#### Source document

Patricia A. McKillip is an author I first encountered thanks to my inability to send back the Science Fiction Book Club forms in a timely fashion (the SFBC assumed one wanted each month’s books unless readers actively told them otherwise). So, sloth for the win! Since her 1973 debut novel The House on Parchment Street, McKillip has written over two dozen novels, garnering World Fantasy Awards, Balrog Awards, Mythopoeic Awards, the Endeavour Award, as well as too many nominations to mention. 1974’s dreamlike fairy tale The Forgotten Beasts of Eld won the following year’s World Fantasy Award, and contemporary readers can enjoy the recent Tachyon reprint.

 

R.M. Meluch

Although R. M. Meluch has been active since 1979’s Sovereign (whose cover looks very familiar to me, even if the plot entirely escapes me), the only works of hers I have read belong to her military SF Tour of the Merrimack series, which pits American and Romans IN SPAAACE against ravening space horrors. Not to my taste, but I know there are respected reviewers who are keen on Meluch’s works (with reservations: see here). The first Merrimack novel is 2005’s The Myriad.

 

Melisa C. Michaels

Although hard-nosed women action heroes were by no means unknown decades ago, neither were they especially common. Melisa C. Michaels (whose debut story, “In the Country of the Blind,” won a spot in Terry Carr’s The Best Science Fiction of the Year 9) provided one of the relatively few examples. The story belongs in the setting of her Reagan-era Skyrider series. Skyrider’s first instalment was 1985’s Skirmish, in which a talented pilot becomes a pawn in a game whose end phase may be interplanetary war.

 

Judith Moffett

Judith Moffett’s 1979 poetry collection Keeping Time may not be genre, depending on who you believe. Wikipedia seems convinced it is not, but ISFDB seems to think it is. That’s enough, IMHO, to warrant including Moffett now (and not in a hypothetical/possible 1980s-focused sequel to this series). Moffett’s 1987 Pennterra presents an alien world settled first by Quakers (who found a way to conform to the native Hrossa’s demands) and later by non-Quakers (who opted for a more confrontational and markedly less successful strategy.) Readers familiar with fellow Quaker Joan Slonczewski’s 1980 Still Forms on Foxfield may notice similarities. Both books feature established Quaker settlers and their alien friends contending with uncooperative Terran latecomers. Moffett, however, takes her novel in a very, very different direction than does Slonczewski.

########

- **What to work on**:
A - According to the author profiles, which Patricia A. McKillip novel won a World Fantasy Award?
B - List every award the author profiles say Patricia A. McKillip has won.

#### Excerpted records

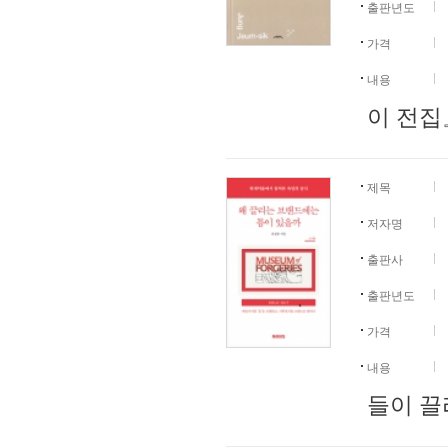
출판년도
가격
내용
이 전집
제목
저자명
출판사
출판년도
가격
내용
들이 끌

########

- **Expected responses**:
A - The Forgotten Beasts of Eld

B - World Fantasy Awards, Balrog Awards, Mythopoeic Awards, the Endeavour Award